━━ GIVEN TEXT

Afghanistan debacle message for US allies, including Israel – analysis

We know what that shop looks like in places like Lebanon, it’s a bankrupt operation. The US needs to reassure allies that it will stick by the region in this difficult time.

The rapid fall of Afghanistan and the way in which US political and military officials, as well as experts from various think tanks, were shocked by the rapidity of the collapse is symbolic of a larger challenge facing the United States today.

After Afghanistan, the US will have to reassure allies and partners that it will remain somewhere in the world. As American officials speak about “forever wars” and wasting “treasure” around the world, there are concerns about what comes next.

This is particularly true in the Middle East, where America’s partners and allies wonder if the US only sees countries here as “interests.” The talk of the US taking a tougher line on Saudi Arabia and Egypt, two countries that once formed a pillar of US foreign policy, is leading to concerns.

US support for the Abraham Accords is also a key issue. The new US administration won’t even call the Israeli peace deals by their name, but it has put out messaging praising the normalization Israel now has with Gulf states and Morocco.

━━━━
━━ DATASET CONTENT

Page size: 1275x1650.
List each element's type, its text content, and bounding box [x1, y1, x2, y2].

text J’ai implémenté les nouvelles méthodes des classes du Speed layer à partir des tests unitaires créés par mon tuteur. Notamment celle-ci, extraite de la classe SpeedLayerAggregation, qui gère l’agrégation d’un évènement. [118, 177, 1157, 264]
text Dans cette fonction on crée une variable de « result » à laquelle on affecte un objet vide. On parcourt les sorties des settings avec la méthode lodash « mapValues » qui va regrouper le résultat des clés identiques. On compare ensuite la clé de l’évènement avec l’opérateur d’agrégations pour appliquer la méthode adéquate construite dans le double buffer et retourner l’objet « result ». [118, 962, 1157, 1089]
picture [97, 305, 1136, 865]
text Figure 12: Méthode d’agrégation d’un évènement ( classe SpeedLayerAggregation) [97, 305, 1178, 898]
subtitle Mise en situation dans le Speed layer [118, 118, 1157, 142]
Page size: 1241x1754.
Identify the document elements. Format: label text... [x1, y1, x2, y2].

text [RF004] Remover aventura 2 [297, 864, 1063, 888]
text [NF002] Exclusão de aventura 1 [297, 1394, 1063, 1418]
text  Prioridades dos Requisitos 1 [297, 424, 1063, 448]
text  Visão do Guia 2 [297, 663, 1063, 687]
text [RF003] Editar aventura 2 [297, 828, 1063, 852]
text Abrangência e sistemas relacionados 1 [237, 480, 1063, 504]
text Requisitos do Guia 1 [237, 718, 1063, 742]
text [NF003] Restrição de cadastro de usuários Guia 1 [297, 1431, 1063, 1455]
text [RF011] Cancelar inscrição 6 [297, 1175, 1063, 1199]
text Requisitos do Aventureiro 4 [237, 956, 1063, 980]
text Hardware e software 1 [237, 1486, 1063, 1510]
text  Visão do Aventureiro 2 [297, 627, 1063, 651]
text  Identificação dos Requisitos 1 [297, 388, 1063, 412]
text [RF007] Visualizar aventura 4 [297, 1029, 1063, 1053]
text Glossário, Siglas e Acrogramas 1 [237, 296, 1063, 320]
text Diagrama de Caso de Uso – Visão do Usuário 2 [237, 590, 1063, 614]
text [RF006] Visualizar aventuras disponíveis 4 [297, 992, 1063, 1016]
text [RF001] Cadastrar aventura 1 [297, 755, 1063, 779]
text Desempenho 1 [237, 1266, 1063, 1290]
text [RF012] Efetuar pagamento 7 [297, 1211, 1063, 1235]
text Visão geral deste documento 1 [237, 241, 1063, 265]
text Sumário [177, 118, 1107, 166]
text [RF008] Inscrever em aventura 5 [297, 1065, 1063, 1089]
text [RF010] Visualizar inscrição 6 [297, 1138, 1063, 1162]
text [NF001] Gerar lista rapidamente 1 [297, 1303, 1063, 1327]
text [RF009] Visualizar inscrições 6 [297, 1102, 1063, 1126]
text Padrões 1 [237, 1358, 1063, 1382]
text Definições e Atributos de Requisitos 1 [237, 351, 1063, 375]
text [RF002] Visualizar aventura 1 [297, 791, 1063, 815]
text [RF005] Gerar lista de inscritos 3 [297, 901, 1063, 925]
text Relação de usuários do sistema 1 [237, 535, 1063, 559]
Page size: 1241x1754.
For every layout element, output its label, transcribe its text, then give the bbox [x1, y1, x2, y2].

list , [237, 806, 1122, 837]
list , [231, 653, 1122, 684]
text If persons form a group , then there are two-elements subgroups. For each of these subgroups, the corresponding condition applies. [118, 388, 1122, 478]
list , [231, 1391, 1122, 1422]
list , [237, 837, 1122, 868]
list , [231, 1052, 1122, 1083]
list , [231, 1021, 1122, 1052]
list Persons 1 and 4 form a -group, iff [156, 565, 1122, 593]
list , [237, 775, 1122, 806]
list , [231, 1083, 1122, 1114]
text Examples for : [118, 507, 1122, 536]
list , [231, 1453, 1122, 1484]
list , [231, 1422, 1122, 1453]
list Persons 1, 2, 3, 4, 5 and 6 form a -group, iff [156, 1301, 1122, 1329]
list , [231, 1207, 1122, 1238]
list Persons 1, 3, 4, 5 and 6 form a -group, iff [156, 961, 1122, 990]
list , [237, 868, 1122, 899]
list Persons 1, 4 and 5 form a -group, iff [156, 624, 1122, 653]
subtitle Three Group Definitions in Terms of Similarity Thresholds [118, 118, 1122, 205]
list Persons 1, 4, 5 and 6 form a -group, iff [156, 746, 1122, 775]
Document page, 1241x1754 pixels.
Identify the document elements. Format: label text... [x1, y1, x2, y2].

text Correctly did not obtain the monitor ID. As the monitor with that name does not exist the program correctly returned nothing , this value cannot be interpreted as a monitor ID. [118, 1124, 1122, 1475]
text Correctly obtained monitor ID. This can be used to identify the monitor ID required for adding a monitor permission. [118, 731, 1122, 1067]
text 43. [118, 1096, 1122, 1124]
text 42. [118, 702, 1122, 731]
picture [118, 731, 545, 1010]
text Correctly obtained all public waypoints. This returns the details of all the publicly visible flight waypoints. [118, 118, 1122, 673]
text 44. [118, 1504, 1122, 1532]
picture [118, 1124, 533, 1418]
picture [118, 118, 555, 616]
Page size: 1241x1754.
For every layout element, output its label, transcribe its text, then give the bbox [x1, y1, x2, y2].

━━━━

* **WHAT IS ASKED**
1. Which countries does the Afghanistan analysis name?
2. Rewrite the Afghanistan analysis from "We know what" to "United States today.", swapping "shocked" for "stunned".
The items are separate material, unconnected to the Afghanistan analysis.

* **TASK-BY-TASK OUTPUTS**
1. Afghanistan, Lebanon, the United States, Saudi Arabia, Egypt, Israel, Morocco

2.
We know what that shop looks like in places like Lebanon, it’s a bankrupt operation. The US needs to reassure allies that it will stick by the region in this difficult time.

The rapid fall of Afghanistan and the way in which US political and military officials, as well as experts from various think tanks, were stunned by the rapidity of the collapse is symbolic of a larger challenge facing the United States today.